Welcome to Florida

I was very sad to read the article about the alligator who ate the dog. It is simply horrible to think of even losing a pet this way, much less to watch it.
Being a native, alligators were always around when I was a kid. Growing up in central Florida, we did not have the opportunity to swim anywhere but lakes and phosphate pits. I can guarantee there were gators in both. I never saw one. In fact, none of us kids ever saw one. The reason is we knew better than to feed them. We knew better than to allow our dogs close to the water's edge, although before all the leash laws, many of our dogs swam in the lakes after romping through town before collapsing on the front porch to sleep the heat of the day away. the gators were more frightened of us because we did not desensitize them to humans so they did not associate us with food. Alligators are not, like their cousins the crocodiles, aggressive in nature. Food sources are food sources and as this article states, dogs are low to the ground and gators think food.

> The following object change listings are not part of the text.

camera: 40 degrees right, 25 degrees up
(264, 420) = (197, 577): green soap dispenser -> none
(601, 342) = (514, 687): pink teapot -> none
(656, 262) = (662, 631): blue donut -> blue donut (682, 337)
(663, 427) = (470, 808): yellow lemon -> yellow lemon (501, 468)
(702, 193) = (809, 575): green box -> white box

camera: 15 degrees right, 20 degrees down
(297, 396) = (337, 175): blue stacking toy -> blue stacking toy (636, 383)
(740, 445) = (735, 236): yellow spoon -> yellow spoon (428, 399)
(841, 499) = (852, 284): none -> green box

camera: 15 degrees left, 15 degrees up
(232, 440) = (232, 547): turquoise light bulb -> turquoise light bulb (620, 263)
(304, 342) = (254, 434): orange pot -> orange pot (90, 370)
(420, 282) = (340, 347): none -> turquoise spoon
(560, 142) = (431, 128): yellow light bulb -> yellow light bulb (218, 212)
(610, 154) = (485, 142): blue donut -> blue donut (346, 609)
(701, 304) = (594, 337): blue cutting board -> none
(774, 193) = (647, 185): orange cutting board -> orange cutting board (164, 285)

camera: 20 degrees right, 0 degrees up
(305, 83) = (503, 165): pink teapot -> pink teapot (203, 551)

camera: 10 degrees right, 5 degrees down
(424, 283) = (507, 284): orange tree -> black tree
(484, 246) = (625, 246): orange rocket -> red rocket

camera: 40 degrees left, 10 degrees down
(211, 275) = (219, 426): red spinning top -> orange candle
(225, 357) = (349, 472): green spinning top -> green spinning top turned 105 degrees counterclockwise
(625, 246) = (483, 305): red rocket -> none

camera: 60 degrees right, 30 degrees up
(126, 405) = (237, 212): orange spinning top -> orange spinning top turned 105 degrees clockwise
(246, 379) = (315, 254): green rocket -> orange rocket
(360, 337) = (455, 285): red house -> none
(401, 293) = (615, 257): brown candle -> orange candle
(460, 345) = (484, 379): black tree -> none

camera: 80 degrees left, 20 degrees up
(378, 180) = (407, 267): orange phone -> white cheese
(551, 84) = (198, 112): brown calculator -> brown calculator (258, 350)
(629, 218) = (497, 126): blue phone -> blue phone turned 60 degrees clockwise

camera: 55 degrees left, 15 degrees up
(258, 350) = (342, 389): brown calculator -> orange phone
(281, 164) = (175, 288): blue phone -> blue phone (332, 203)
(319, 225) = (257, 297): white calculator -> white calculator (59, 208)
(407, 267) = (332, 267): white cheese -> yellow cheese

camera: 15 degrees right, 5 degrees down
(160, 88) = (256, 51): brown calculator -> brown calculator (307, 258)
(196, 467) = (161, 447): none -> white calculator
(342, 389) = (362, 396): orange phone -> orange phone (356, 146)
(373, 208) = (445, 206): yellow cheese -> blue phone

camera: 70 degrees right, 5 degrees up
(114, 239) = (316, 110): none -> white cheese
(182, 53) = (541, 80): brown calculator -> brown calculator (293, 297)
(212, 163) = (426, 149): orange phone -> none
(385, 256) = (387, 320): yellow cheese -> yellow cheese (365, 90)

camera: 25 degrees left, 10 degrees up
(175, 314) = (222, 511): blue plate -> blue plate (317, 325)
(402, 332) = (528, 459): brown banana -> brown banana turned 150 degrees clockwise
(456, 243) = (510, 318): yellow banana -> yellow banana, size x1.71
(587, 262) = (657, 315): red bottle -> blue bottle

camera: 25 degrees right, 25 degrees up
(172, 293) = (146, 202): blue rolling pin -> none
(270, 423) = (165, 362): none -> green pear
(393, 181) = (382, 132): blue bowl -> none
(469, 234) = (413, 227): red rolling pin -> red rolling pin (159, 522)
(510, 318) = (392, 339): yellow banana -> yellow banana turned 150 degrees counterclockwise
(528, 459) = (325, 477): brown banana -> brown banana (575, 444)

As more and more people move to this state, the problems become huge for the gators. If one eats a dog or becomes to close to humans, they attempt to relocate it to a less populated area. These less populated areas are becoming few and far between. The gator is sometimes destroyed just for being a gator.
I think everyone who moves to Florida should have a handbook showing the native critters and what they do. Maybe then they would learn what can happen when you don't pay attention to what the natives have told you all along.